Heb jij of een dierbaar iemand trombose? Dan hebben jullie ongetwijfeld veel vragen. In dit artikel bespreken we de belangrijkste dingen, zodat je ondanks je trombose een zo goed mogelijk leven kunt leiden.
Laten we beginnen met het belangrijkste: wat is trombose eigenlijk? Bij trombose (voluit: veneuze trombose of diep veneuze trombose) zit er een bloedprop in een bloedvat. Dit komt met name voor in de benen (een trombose-been), maar kan ook voorkomen in de armen (een trombose-arm). In mindere gevallen komt het voor in de hersenen (sinus-trombose), buikholte (buikvene trombose) of in het oog (oog-trombose).
Wat gebeurt er bij trombose?
Bloed hoort vloeibaar te zijn en door je bloedvaten te stromen. Soms kan het zijn dat je bloedvat aan de binnenkant een krasje oploopt en beschadigd raakt. Het bloed zal daar dan een beetje stollen. Maar dit is normaal en gebeurt bij iedereen eigenlijk de hele dag door. Je bloed zorgt er zelf weer voor dat dit stolsel wordt opgeruimd.

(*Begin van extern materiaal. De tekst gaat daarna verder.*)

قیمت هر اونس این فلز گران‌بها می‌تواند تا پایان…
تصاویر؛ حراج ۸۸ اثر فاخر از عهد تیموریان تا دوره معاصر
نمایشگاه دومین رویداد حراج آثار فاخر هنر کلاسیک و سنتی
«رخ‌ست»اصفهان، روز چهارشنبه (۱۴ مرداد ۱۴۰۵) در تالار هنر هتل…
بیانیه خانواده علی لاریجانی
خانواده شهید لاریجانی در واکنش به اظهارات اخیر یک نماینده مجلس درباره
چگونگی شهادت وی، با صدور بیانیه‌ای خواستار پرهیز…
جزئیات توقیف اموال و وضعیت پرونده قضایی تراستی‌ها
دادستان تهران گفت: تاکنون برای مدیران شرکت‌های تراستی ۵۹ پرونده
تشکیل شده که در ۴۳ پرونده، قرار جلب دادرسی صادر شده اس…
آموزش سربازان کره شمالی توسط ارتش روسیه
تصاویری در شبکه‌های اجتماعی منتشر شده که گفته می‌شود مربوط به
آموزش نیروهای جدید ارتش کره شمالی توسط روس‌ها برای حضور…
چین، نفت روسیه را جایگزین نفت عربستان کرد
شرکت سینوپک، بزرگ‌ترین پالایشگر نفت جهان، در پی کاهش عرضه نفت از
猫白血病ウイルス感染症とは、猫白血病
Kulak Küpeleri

Maar soms kan het voorkomen dat het stolsel niet wordt opgeruimd en steeds maar groter en groter wordt totdat het bloedpropje het vat helemaal verstopt heeft. Je kan het vergelijken met een dam in de rivier. Het bloed moet dan een andere weg zoeken en dat voel je. Dit is wat er gebeurt bij trombose. Het systeem van stolling en antistolling raakt dus uit balans en door een bloedprop raakt je bloedvat verstopt. Medisch gezien wordt dit veroorzaakt door 3 factoren: de toestand van de vaatwand, bloedstroom of de samenstelling van het bloed.
Een bijzondere vorm van trombose is arteriële trombose, hierbij kan een stolling gedeeltelijk of geheel een slagader afsluiten. In dit artikel gaan we daar niet verder op in.